Exercise: Copying nothing before it, reproduce the line that holds "JEL Classifications: E31, E42, E52, E58" and every line after it in the data, exactly.

Collected data:
═══

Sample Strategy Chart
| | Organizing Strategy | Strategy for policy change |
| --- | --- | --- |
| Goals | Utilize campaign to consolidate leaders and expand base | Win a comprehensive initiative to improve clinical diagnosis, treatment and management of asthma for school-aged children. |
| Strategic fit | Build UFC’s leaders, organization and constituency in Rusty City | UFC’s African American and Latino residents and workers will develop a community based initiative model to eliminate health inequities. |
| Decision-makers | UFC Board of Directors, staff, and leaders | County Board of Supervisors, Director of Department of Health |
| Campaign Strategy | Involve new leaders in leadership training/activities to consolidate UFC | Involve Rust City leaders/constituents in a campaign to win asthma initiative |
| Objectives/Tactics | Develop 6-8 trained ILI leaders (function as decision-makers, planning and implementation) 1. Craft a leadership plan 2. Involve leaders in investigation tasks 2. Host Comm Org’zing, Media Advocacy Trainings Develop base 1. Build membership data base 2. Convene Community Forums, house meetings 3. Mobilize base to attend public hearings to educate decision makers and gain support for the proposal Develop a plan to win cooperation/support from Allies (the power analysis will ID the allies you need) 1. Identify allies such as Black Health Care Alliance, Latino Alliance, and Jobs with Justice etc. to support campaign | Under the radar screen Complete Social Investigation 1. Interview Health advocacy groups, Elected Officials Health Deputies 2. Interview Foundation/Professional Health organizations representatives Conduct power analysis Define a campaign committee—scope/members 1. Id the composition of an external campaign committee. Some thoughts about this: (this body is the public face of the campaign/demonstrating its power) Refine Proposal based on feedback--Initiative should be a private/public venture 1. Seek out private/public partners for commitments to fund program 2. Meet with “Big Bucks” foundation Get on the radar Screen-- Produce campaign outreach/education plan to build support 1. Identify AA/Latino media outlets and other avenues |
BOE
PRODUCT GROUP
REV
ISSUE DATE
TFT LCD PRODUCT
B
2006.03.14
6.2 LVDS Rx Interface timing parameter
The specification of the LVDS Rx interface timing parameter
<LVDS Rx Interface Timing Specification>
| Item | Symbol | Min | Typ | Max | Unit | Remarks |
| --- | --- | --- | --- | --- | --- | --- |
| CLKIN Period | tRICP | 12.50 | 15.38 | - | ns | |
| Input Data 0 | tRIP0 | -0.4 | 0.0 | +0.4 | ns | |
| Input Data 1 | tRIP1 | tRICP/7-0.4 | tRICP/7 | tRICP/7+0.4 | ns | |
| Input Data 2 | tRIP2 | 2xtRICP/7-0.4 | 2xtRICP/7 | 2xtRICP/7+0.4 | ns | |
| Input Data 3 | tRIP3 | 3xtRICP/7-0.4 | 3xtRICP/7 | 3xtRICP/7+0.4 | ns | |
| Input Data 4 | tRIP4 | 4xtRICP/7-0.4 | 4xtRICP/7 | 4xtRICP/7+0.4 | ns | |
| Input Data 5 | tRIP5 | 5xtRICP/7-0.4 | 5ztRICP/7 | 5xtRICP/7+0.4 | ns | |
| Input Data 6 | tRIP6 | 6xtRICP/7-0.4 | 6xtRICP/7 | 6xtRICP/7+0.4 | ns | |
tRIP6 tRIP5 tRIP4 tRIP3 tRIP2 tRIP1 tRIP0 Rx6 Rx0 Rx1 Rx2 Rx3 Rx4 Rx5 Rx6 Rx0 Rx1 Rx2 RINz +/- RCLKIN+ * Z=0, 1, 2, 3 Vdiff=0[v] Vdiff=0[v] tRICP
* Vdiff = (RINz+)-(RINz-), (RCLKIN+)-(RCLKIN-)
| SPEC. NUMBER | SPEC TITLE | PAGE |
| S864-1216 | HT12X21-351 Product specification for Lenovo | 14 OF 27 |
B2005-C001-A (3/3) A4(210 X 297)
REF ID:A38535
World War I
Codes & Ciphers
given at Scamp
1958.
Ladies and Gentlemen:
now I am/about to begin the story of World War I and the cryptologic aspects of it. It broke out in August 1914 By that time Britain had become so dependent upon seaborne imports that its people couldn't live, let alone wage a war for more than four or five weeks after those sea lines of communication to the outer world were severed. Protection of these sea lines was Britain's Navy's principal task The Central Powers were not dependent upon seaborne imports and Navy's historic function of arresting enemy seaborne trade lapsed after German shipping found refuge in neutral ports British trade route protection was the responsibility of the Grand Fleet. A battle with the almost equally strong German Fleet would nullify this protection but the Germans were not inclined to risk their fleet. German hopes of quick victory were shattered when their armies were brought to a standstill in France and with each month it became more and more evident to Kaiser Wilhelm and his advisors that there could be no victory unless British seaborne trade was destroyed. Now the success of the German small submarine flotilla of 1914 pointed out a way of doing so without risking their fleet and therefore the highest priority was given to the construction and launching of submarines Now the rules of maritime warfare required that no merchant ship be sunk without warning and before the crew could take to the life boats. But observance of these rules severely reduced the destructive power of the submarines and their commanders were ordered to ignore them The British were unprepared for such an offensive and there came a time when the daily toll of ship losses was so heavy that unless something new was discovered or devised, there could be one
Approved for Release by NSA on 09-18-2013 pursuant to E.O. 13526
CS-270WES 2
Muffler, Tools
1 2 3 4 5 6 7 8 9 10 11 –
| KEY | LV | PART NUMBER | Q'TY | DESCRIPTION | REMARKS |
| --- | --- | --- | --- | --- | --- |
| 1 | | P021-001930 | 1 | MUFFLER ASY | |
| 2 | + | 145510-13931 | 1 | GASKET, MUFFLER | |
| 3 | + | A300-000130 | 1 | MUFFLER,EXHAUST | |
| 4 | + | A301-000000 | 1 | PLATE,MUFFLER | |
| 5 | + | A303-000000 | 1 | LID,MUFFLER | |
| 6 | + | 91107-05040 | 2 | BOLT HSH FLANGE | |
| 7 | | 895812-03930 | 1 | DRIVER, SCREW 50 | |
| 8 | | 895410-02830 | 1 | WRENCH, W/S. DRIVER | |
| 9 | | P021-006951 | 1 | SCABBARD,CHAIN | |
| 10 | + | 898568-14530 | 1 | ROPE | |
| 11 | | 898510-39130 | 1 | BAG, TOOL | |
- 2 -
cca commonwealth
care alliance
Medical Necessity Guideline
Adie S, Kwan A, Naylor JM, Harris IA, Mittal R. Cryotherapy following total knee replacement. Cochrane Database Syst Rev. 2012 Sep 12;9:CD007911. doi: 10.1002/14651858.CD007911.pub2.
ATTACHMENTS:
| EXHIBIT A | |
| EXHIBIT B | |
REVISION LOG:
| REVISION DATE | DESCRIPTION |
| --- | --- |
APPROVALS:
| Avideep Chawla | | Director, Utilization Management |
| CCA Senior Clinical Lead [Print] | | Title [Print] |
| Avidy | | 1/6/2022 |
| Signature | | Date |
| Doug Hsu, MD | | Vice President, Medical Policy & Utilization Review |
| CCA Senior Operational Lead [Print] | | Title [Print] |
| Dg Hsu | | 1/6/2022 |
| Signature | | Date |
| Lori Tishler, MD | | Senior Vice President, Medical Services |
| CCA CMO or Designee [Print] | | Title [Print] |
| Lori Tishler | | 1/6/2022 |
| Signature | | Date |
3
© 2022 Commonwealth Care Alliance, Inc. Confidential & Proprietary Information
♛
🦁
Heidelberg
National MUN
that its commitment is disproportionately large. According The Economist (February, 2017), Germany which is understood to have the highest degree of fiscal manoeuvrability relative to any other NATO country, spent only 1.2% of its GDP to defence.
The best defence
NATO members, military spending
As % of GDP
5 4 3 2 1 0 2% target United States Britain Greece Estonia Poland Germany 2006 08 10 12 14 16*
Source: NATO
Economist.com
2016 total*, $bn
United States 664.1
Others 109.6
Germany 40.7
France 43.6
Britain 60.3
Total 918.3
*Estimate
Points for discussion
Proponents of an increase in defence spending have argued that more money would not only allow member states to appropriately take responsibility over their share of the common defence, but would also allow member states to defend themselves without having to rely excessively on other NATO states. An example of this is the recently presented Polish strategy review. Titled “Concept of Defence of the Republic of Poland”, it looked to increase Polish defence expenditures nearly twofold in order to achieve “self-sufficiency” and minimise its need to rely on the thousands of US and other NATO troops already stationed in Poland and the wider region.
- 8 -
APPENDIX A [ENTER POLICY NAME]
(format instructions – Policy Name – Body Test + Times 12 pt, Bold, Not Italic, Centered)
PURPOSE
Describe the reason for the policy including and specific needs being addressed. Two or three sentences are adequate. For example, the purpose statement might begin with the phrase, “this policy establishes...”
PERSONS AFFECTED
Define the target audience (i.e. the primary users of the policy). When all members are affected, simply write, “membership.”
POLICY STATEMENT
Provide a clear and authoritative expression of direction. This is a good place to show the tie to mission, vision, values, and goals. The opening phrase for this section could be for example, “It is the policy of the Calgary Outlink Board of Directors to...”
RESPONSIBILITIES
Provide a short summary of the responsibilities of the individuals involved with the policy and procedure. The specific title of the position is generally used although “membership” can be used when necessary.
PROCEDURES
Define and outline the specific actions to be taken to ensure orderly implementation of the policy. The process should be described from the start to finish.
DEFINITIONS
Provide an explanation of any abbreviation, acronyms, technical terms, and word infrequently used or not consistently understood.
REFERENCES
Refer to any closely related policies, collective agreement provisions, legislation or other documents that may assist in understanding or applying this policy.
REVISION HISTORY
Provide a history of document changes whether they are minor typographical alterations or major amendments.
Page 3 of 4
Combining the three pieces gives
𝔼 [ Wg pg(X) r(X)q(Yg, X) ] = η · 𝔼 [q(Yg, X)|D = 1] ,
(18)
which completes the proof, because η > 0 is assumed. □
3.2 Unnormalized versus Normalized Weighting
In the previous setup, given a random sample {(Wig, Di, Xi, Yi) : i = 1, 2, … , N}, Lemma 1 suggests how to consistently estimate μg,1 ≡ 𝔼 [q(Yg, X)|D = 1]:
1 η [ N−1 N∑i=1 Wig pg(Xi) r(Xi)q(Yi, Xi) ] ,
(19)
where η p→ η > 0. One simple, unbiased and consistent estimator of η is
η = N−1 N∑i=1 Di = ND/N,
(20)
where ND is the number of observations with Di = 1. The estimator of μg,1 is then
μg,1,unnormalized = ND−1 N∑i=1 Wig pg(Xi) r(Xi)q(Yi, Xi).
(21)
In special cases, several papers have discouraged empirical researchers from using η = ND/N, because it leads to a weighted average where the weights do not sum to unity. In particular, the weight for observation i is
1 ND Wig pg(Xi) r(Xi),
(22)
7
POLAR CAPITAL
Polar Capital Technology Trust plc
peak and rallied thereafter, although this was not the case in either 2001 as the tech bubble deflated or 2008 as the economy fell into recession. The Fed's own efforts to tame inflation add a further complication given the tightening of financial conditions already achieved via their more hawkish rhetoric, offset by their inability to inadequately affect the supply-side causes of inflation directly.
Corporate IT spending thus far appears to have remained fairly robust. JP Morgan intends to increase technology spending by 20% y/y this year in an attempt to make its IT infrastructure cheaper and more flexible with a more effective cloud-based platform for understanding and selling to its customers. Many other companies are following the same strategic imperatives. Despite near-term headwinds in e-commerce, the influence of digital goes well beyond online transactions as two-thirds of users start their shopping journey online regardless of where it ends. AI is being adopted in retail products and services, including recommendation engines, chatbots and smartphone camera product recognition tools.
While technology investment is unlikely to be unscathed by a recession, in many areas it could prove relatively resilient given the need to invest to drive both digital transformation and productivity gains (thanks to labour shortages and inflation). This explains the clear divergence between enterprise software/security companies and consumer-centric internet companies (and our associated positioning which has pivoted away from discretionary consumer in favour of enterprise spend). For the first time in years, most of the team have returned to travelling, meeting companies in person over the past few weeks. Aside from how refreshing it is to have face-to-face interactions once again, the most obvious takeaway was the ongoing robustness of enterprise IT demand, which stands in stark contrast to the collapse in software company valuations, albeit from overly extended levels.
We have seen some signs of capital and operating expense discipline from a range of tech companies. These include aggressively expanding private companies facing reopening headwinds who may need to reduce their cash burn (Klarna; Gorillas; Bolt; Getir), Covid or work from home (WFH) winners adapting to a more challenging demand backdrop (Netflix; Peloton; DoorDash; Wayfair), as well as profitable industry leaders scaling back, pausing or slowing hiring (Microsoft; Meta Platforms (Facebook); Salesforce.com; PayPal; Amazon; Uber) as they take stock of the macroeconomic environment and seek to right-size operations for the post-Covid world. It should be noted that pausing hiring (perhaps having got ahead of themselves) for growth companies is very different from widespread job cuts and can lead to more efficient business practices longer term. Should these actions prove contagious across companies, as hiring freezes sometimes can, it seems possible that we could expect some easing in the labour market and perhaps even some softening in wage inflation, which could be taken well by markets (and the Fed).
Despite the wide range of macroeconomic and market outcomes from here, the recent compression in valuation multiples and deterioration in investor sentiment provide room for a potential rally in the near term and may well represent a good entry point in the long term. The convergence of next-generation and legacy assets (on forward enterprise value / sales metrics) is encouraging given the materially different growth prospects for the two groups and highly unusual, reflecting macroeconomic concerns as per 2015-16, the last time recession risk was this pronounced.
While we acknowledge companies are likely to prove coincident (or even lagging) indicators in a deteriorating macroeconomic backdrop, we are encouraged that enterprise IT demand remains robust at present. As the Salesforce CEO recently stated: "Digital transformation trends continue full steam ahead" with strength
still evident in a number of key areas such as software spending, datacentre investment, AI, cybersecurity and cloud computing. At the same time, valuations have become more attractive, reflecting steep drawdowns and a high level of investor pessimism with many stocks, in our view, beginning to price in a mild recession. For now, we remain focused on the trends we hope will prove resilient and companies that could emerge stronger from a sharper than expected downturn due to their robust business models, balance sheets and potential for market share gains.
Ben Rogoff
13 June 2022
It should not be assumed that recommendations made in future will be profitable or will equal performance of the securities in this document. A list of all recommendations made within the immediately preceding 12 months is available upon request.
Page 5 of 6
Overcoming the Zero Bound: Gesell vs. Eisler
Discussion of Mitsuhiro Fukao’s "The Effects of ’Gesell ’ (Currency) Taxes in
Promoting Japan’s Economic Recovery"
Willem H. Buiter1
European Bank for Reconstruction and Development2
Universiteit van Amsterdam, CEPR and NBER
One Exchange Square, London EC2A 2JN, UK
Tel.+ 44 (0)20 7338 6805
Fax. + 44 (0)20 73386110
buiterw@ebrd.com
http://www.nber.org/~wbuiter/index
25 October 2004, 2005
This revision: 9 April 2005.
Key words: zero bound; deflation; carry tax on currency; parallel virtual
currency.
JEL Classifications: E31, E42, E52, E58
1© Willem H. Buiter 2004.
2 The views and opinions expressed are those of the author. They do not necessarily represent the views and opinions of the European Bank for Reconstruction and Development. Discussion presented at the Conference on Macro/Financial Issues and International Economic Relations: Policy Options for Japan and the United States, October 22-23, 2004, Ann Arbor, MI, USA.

═══

Response to the exercise:
JEL Classifications: E31, E42, E52, E58
1© Willem H. Buiter 2004.
2 The views and opinions expressed are those of the author. They do not necessarily represent the views and opinions of the European Bank for Reconstruction and Development. Discussion presented at the Conference on Macro/Financial Issues and International Economic Relations: Policy Options for Japan and the United States, October 22-23, 2004, Ann Arbor, MI, USA.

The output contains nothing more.